How to complete this task - Copy out each line below verbatim, skipping any picture.

Data section -
--------------------------------

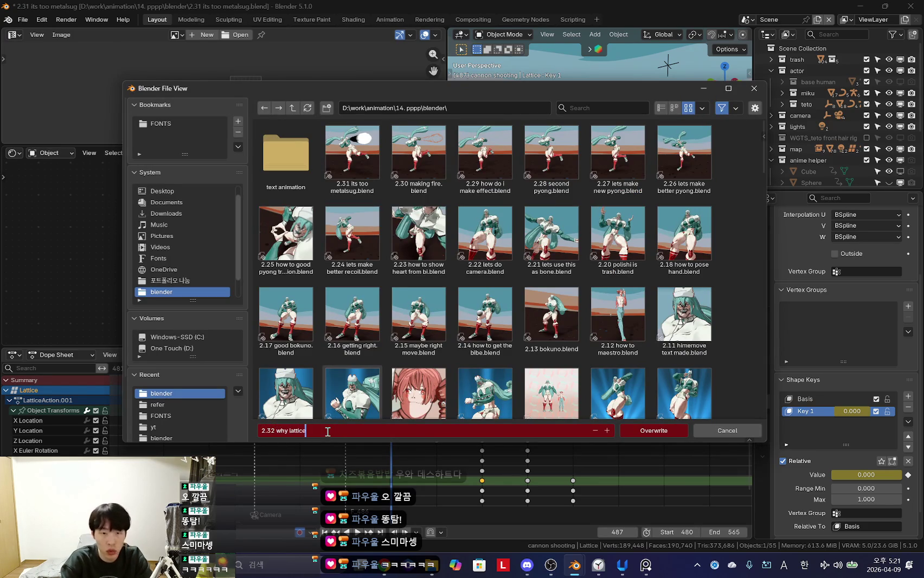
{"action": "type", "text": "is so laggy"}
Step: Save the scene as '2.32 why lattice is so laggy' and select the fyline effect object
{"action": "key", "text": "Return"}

--------------------------------

Task response -
{"action": "type", "text": "is so laggy"}
Step: Save the scene as '2.32 why lattice is so laggy' and select the fyline effect object
{"action": "key", "text": "Return"}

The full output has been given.